• _Отрывок текста_:
################

История Горной Руты в Кореличском районе.
Вы думаете, гор в Беларуси нет? Ошибаетесь. Под Новогрудком они есть. Не Альпы, конечно, но вполне себе предгорье Карпат. Давайте мы расскажем вам про деревню с необычным названием — Горная Рута, которая находится где-то наверху очень высоких почти гор холмов в Кореличском районе (отсюда, собственно, и название населенного пункта) и где фраза «Я живу» приобретает особенный смысл, пишет журналист tut.by Ольга Комягина.
Эта история нетипична со всех сторон. Во-первых: один из главных героев давно умер, но благодаря ему сейчас на этой и не только земле живет много людей. Во-вторых, это про войну: здесь история — не сухие строчки из учебников и книг, она настоящая и, благодаря воспоминаниям местных жителей, какая-то объемная и очень близкая. Эта история о людях, которые тем или иным способом сохраняют память о той последней войне и очень любят свою маленькую родину.

################

• _Задание_:
Скопируйте из отрывка про Горную Руту точный кусок: от слов «Эта история нетипична» до слов «свою маленькую родину.» включительно. Записи ниже — отдельный материал, к отрывку они не относятся.

################

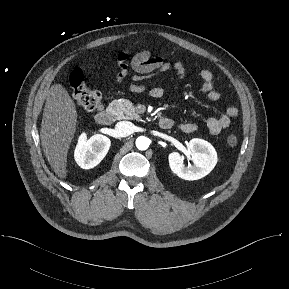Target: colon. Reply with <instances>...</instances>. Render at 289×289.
<instances>
[{
  "label": "colon",
  "instance_id": "5ec220e1",
  "mask_svg": "<svg viewBox=\"0 0 289 289\" xmlns=\"http://www.w3.org/2000/svg\"><path fill=\"white\" fill-rule=\"evenodd\" d=\"M69 86L72 97L82 108L88 111H96L102 108V96L98 91L89 89L84 81L83 73L74 70L69 77ZM238 143L235 135L227 137V144L234 148Z\"/></svg>",
  "mask_w": 289,
  "mask_h": 289
}]
</instances>
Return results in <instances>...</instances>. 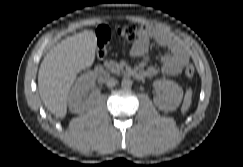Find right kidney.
<instances>
[{
  "label": "right kidney",
  "instance_id": "right-kidney-1",
  "mask_svg": "<svg viewBox=\"0 0 243 167\" xmlns=\"http://www.w3.org/2000/svg\"><path fill=\"white\" fill-rule=\"evenodd\" d=\"M95 83V76L92 72L81 75L68 96V106L72 113H80L84 111L90 104L86 103L85 94Z\"/></svg>",
  "mask_w": 243,
  "mask_h": 167
}]
</instances>
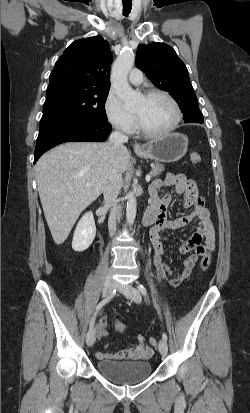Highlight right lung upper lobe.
I'll list each match as a JSON object with an SVG mask.
<instances>
[{
    "instance_id": "cb5924a9",
    "label": "right lung upper lobe",
    "mask_w": 250,
    "mask_h": 413,
    "mask_svg": "<svg viewBox=\"0 0 250 413\" xmlns=\"http://www.w3.org/2000/svg\"><path fill=\"white\" fill-rule=\"evenodd\" d=\"M112 59L109 43L101 36L74 41L56 62L47 90L62 85L109 90Z\"/></svg>"
}]
</instances>
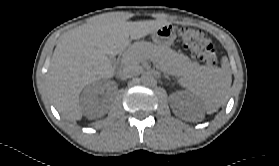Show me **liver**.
Returning <instances> with one entry per match:
<instances>
[{
	"label": "liver",
	"instance_id": "obj_1",
	"mask_svg": "<svg viewBox=\"0 0 279 166\" xmlns=\"http://www.w3.org/2000/svg\"><path fill=\"white\" fill-rule=\"evenodd\" d=\"M167 21H126L119 13L100 16L89 24L64 33L52 55L47 84L53 103L65 118L80 120L82 89L99 79L113 77L115 69L108 56H116Z\"/></svg>",
	"mask_w": 279,
	"mask_h": 166
}]
</instances>
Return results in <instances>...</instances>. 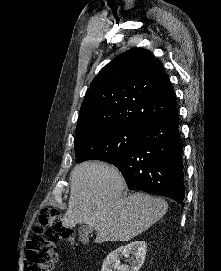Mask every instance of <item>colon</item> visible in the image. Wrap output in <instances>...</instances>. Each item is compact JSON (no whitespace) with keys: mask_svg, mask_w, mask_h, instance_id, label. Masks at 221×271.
Returning a JSON list of instances; mask_svg holds the SVG:
<instances>
[{"mask_svg":"<svg viewBox=\"0 0 221 271\" xmlns=\"http://www.w3.org/2000/svg\"><path fill=\"white\" fill-rule=\"evenodd\" d=\"M77 234L62 221L57 207H44L39 224L27 242L23 258L24 271H53L58 259L54 241L73 240Z\"/></svg>","mask_w":221,"mask_h":271,"instance_id":"1","label":"colon"}]
</instances>
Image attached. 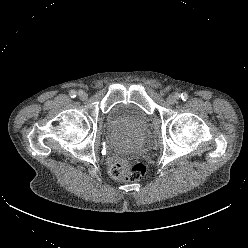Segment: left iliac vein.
<instances>
[{
	"instance_id": "obj_1",
	"label": "left iliac vein",
	"mask_w": 248,
	"mask_h": 248,
	"mask_svg": "<svg viewBox=\"0 0 248 248\" xmlns=\"http://www.w3.org/2000/svg\"><path fill=\"white\" fill-rule=\"evenodd\" d=\"M176 100H177V96H175V95H169V96L167 97V102H168L169 104H174V103L176 102Z\"/></svg>"
}]
</instances>
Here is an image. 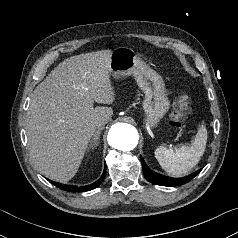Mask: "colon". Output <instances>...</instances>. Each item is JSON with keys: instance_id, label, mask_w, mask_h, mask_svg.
I'll return each instance as SVG.
<instances>
[{"instance_id": "obj_1", "label": "colon", "mask_w": 238, "mask_h": 238, "mask_svg": "<svg viewBox=\"0 0 238 238\" xmlns=\"http://www.w3.org/2000/svg\"><path fill=\"white\" fill-rule=\"evenodd\" d=\"M192 109V100L186 93H182L173 104L169 123L171 126L181 128L185 125L186 120Z\"/></svg>"}]
</instances>
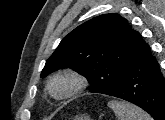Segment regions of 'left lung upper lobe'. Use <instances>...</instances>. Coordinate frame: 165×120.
Returning a JSON list of instances; mask_svg holds the SVG:
<instances>
[{"label": "left lung upper lobe", "instance_id": "left-lung-upper-lobe-1", "mask_svg": "<svg viewBox=\"0 0 165 120\" xmlns=\"http://www.w3.org/2000/svg\"><path fill=\"white\" fill-rule=\"evenodd\" d=\"M141 41L138 31L116 13L97 16L75 28L46 61L41 77L71 68L89 81V92L108 94L123 79L124 71Z\"/></svg>", "mask_w": 165, "mask_h": 120}]
</instances>
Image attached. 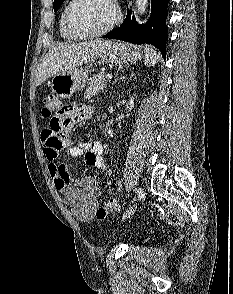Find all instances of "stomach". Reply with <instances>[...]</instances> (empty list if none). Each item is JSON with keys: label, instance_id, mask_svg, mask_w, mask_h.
<instances>
[{"label": "stomach", "instance_id": "1", "mask_svg": "<svg viewBox=\"0 0 233 294\" xmlns=\"http://www.w3.org/2000/svg\"><path fill=\"white\" fill-rule=\"evenodd\" d=\"M140 49L128 43L117 42L113 44L98 61V64H128L141 58ZM92 62L89 67H92ZM89 70L76 67L53 76L50 86L53 92L60 98L67 99L76 91L81 90L88 81Z\"/></svg>", "mask_w": 233, "mask_h": 294}]
</instances>
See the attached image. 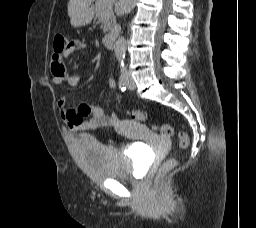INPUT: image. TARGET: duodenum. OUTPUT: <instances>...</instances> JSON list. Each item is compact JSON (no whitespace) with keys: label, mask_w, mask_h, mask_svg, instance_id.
Wrapping results in <instances>:
<instances>
[{"label":"duodenum","mask_w":256,"mask_h":228,"mask_svg":"<svg viewBox=\"0 0 256 228\" xmlns=\"http://www.w3.org/2000/svg\"><path fill=\"white\" fill-rule=\"evenodd\" d=\"M117 35H118V31L117 30H112L110 31L109 33H107L104 38H103V43L104 45L111 49L114 44H115V41L117 39Z\"/></svg>","instance_id":"1"}]
</instances>
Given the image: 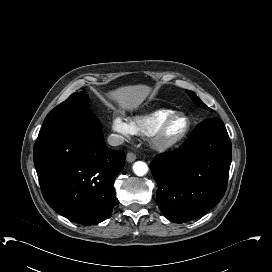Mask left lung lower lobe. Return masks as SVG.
I'll list each match as a JSON object with an SVG mask.
<instances>
[{
  "label": "left lung lower lobe",
  "instance_id": "obj_1",
  "mask_svg": "<svg viewBox=\"0 0 272 272\" xmlns=\"http://www.w3.org/2000/svg\"><path fill=\"white\" fill-rule=\"evenodd\" d=\"M232 146L219 118L199 123L178 149L160 154L150 164L158 184L156 199L172 222L195 219L223 197L228 181Z\"/></svg>",
  "mask_w": 272,
  "mask_h": 272
}]
</instances>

################

• _Ответ_:
Эта история нетипична со всех сторон. Во-первых: один из главных героев давно умер, но благодаря ему сейчас на этой и не только земле живет много людей. Во-вторых, это про войну: здесь история — не сухие строчки из учебников и книг, она настоящая и, благодаря воспоминаниям местных жителей, какая-то объемная и очень близкая. Эта история о людях, которые тем или иным способом сохраняют память о той последней войне и очень любят свою маленькую родину.